American Experience features journalist Sam Donaldson

Sam Donaldson thought he had seen every slick trick of media manipulation during his first stint as ABC-TV's chief White House correspondent, from 1979 to 1989.

But then he returned to the White House beat this year — and confronted President Clinton's staff.

"Oh, they're much slicker" than even Ronald Reagan and his people, Donaldson said during a March 2 discussion with local reporters.

"Jimmy Carter's people would say, 'We're going to stage this event. We hope you'll put it on the air. Of course, we'll let you cover other things, too, but we hope this is the one you use,'" Donaldson recalled.

"The Reagan people would say, 'We're going to stage this event, and it's the only one we're going to let you see today. Now, you can take a pass [on covering this event], but you'll have nothing else to report today.

"The Clinton people say, 'Just send us your cameras. Our boss will do it all for you. He's Peter Jennings. He's Ted Koppel. He walks with children. He does town meetings. We don't need your reporters, but we do need your cameras — on our terms." Such effrontery is "kind of breathtaking," Donaldson confided. "We reporters fight against it, but we're competitive, you see, so it's almost irresistible to fall in with their plans.

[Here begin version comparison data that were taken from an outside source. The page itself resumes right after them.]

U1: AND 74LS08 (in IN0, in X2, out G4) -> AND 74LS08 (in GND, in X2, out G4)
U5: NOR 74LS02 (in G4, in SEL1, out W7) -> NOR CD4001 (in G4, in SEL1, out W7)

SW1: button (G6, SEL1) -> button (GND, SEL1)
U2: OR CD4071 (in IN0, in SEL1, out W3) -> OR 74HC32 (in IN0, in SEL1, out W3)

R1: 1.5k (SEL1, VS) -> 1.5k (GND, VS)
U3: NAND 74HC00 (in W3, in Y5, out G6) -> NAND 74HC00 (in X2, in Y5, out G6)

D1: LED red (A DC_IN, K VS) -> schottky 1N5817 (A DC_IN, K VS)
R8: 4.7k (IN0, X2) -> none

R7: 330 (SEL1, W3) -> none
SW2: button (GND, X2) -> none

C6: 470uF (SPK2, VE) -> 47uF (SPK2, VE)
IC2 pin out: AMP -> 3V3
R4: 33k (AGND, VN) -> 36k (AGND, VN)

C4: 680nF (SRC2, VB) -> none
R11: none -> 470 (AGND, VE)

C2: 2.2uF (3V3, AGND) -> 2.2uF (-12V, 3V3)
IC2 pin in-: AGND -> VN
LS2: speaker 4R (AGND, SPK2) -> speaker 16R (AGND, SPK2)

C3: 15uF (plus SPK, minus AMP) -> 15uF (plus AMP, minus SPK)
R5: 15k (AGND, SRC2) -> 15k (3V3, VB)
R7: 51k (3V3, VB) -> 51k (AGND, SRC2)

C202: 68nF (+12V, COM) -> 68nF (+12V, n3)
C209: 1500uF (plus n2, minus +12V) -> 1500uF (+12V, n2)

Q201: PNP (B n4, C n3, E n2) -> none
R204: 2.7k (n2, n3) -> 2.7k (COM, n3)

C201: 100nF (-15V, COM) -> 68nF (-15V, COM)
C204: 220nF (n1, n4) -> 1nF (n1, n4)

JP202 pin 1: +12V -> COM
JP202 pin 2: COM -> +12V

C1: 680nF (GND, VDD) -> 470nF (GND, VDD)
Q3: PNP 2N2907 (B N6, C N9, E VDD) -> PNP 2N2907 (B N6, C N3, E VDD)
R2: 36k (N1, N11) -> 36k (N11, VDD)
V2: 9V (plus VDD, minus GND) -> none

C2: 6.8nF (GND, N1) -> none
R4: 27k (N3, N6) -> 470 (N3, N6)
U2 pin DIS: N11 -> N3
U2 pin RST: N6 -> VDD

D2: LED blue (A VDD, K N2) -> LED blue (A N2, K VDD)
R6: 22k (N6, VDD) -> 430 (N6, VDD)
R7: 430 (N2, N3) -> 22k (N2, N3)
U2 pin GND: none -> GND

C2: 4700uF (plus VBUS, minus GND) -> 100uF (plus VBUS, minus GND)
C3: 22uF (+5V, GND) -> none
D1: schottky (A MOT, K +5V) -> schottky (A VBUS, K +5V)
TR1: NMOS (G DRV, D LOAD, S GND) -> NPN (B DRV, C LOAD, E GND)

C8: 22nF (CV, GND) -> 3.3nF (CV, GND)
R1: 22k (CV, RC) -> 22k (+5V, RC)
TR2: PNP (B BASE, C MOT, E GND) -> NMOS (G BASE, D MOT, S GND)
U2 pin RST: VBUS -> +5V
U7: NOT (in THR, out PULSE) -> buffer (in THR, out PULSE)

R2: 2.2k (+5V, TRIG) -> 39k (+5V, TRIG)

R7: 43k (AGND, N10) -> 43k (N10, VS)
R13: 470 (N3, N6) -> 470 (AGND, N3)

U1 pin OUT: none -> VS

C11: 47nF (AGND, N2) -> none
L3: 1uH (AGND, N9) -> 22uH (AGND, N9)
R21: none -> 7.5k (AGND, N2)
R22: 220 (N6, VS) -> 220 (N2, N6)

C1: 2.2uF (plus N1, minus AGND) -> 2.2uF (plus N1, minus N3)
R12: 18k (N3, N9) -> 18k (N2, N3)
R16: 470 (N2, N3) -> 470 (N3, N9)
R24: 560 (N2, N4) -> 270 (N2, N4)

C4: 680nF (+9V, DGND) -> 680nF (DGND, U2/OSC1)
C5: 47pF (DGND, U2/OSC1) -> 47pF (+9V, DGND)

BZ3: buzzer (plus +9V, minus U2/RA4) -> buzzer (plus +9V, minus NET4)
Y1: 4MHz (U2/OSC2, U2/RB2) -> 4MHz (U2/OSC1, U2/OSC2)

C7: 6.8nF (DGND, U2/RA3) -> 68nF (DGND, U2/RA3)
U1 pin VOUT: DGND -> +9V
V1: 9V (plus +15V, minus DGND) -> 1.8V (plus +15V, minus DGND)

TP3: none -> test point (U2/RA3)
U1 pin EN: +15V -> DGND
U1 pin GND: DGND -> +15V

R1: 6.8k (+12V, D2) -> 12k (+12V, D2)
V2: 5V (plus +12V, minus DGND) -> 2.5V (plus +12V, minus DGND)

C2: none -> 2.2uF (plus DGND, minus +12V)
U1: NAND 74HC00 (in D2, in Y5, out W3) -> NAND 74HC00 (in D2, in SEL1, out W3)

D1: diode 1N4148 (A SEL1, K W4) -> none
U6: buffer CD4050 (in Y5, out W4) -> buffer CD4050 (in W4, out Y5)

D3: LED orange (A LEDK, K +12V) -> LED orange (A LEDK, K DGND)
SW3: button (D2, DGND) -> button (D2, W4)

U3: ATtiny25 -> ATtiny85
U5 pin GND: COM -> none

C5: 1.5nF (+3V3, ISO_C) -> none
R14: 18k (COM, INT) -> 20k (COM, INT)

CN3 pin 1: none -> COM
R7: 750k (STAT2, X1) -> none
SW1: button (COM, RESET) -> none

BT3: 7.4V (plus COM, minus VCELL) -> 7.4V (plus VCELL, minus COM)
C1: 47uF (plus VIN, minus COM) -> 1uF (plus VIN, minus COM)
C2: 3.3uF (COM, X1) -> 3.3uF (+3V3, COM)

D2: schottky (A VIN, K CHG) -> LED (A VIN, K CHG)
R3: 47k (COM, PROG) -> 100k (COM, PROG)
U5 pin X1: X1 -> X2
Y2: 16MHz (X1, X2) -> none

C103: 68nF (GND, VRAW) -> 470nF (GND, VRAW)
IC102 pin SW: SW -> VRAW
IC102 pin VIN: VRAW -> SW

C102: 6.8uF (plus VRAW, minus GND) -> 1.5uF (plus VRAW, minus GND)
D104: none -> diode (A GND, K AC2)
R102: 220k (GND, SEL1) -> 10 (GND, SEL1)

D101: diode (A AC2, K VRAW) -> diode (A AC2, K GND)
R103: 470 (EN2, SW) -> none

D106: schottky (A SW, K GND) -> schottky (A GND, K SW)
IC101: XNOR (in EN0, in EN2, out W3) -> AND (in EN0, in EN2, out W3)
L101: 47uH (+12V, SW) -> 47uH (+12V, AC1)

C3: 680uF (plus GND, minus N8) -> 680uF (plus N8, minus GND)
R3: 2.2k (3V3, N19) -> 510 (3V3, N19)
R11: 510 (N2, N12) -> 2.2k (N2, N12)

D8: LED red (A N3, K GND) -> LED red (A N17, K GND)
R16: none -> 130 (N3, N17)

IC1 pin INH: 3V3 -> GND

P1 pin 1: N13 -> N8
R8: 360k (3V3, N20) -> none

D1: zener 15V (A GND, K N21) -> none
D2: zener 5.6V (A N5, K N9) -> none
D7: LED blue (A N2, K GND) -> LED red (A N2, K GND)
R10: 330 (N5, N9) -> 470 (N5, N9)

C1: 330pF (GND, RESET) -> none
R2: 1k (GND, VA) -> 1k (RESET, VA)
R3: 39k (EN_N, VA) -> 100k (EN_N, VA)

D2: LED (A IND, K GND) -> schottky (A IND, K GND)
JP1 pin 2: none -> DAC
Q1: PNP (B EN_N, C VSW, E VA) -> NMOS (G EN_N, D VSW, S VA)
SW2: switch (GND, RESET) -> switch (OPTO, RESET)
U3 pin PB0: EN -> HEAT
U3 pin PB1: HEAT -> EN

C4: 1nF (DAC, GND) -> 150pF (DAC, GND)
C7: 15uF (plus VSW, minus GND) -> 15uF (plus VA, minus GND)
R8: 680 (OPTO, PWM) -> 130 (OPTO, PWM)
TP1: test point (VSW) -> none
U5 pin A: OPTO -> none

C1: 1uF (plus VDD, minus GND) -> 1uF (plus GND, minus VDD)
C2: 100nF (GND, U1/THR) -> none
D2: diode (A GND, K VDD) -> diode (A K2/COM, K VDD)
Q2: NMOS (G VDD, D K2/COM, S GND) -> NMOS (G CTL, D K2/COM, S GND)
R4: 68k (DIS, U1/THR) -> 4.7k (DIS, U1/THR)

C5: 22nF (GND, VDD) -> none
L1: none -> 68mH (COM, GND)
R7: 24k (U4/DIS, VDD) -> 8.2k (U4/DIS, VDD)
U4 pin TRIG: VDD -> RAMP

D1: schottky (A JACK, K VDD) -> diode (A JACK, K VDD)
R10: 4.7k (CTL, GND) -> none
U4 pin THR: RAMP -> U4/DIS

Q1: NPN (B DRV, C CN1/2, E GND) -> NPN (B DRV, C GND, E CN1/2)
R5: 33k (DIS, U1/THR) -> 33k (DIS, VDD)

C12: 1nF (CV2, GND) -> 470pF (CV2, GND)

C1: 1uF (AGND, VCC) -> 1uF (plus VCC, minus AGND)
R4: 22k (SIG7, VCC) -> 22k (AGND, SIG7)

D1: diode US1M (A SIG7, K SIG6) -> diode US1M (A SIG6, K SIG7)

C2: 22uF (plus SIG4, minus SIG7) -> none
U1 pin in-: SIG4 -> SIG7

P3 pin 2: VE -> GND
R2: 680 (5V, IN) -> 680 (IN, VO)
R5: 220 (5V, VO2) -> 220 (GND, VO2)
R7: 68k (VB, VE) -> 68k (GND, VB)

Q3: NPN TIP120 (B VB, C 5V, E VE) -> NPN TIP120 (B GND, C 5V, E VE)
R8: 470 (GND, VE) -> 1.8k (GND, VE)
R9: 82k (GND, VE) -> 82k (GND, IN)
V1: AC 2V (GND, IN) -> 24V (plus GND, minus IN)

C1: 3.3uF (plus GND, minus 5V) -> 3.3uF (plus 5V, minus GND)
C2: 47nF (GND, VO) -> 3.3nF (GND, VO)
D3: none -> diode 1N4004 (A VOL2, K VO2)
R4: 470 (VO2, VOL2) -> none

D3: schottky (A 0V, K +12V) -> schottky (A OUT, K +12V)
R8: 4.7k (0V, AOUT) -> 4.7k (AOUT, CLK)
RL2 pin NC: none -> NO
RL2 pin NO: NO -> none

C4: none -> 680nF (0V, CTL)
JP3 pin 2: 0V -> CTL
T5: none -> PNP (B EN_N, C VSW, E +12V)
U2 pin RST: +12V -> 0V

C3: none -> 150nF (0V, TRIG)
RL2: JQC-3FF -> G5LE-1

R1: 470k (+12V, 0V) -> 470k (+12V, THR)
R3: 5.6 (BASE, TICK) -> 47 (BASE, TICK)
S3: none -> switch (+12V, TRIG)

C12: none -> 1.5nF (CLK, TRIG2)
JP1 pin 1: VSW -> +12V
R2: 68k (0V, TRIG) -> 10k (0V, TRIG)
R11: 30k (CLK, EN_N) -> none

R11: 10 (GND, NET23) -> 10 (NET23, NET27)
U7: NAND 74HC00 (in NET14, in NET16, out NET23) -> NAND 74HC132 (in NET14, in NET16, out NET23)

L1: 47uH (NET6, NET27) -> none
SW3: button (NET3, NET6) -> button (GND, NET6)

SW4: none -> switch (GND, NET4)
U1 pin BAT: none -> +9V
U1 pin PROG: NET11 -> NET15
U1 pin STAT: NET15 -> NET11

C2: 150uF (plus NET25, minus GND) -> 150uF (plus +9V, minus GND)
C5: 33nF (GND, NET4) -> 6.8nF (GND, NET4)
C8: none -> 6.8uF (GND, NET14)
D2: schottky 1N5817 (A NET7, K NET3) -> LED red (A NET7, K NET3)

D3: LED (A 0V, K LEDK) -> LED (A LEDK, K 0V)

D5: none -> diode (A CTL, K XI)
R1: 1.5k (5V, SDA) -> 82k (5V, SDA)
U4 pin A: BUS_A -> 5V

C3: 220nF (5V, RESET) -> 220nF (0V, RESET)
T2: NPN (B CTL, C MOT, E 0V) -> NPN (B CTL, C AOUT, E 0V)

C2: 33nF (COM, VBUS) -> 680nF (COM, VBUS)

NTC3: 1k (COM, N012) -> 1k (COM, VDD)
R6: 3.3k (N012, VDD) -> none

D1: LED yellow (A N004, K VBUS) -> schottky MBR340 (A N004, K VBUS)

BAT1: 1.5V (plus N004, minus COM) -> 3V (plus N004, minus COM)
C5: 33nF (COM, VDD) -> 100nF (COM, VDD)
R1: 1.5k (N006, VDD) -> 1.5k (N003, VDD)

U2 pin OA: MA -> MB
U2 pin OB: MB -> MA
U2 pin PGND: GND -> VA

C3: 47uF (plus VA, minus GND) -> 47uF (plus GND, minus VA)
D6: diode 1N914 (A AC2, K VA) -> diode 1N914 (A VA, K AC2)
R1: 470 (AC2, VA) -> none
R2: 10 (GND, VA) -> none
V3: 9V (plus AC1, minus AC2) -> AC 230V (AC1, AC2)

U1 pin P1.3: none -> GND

We don't want to miss out on anything." There's no such thing as absolute manipulation of the news media, though, according to Donaldson. "Let's say you're Willie Sutton and you've robbed the bank. Even though you know how to use the techniques of television, you're going to the slammer, in my view, if we have the evidence." Most TV viewers think "slicker is better," Donaldson said. "Remember that television is a two-edged sword. We're better informed as a people than ever before, thanks in large measure to mass communications. The other edge of that sword is that we like Hollywood values and production." Donaldson made his remarks prior to speaking at the invitation-only American Experience Distinguished Lecture in the David Lawrence Hall Auditorium.